I'm not disagreeing; it comes down to managing resources, and how the OS prioritizes threads. I just find all the talk of "It only uses x CPU's" silly, because using more CPU's does not always lead to more performance.
I know from working with multi-CPU hardware, that any OS on the market (even highly optimized embedded ones) see decreasing performance once you go beyond 32 cores, and I'd imagine that with the way Windows is coded, Windows would see the same brick wall at a much lower core count (I wager 12 cores, but with so little software optimized to take advantage of cores dynamically, plus the difficulty of offloading to different CPU's in Windows period, its hard to really tell...)
To put things in perspective, for my seminar project in college, I made game in OpenGL/C++ (think the first Legend of Zelda). On a Pentium 4 with no hyperthreading, the coding had a support far (and often used) up to 40 threads at once. Threading is NOT hard, and you don't need multiple cores to thread.

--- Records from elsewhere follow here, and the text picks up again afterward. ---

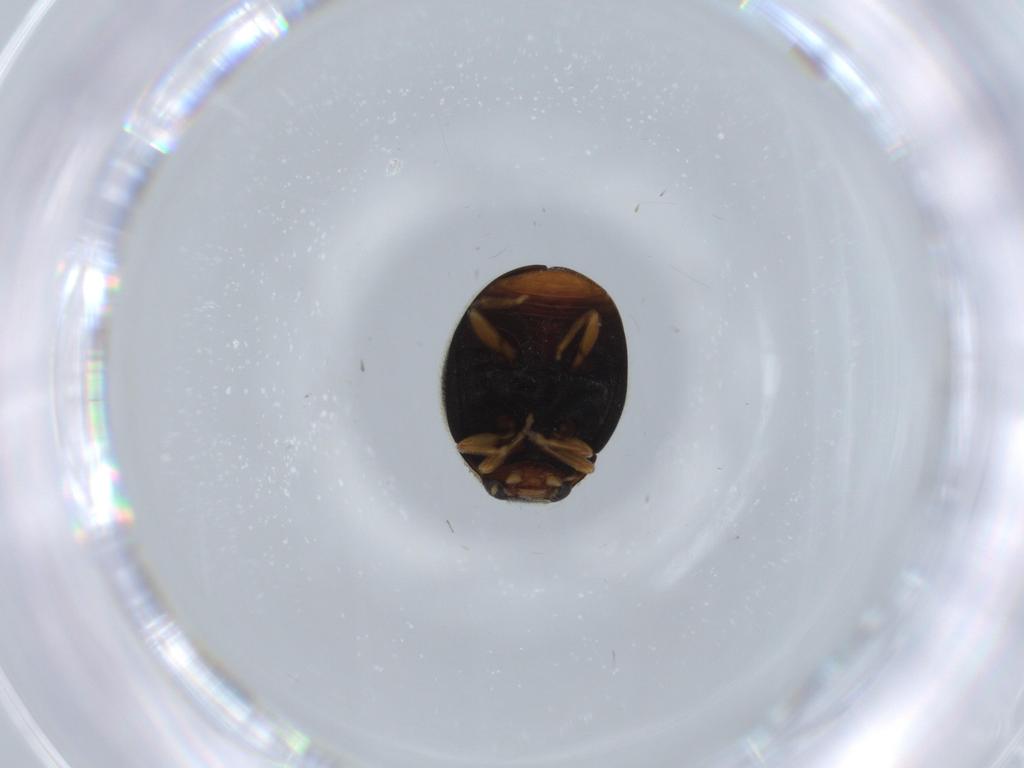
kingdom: Animalia
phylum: Arthropoda
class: Insecta
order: Coleoptera
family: Coccinellidae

For those interested (since I feel like bragging right now
):
All player characters, enemies, and projectiles came from the same base class; the only difference between them was really how they moved (user input vs random vs a set path) and collision detection (what characters take damage upon a collision).
player char + maximum of 9 enemies + up to 3 projetiles on screen per character, each getting an independent thread upon creation = 10+(3*10) = 40 threads at one time (not bad for a 1.6 GHz Pentium 4, huh
).
Just for the sake of running a few tests, I did a REALLY basic recode not long ago where each thread would be put on a different CPU (I simply used a counter, which reset after the last core was used, so threads would be assigned 1-2-3-4-1-2-3-4, etc. Not perfect due to thread destructions leading to an imbalence across the different cores, but good enough for 5 minutes of recoding). Despite the fact I used 4x the cores, I saw no tangable performance benifit (as expected).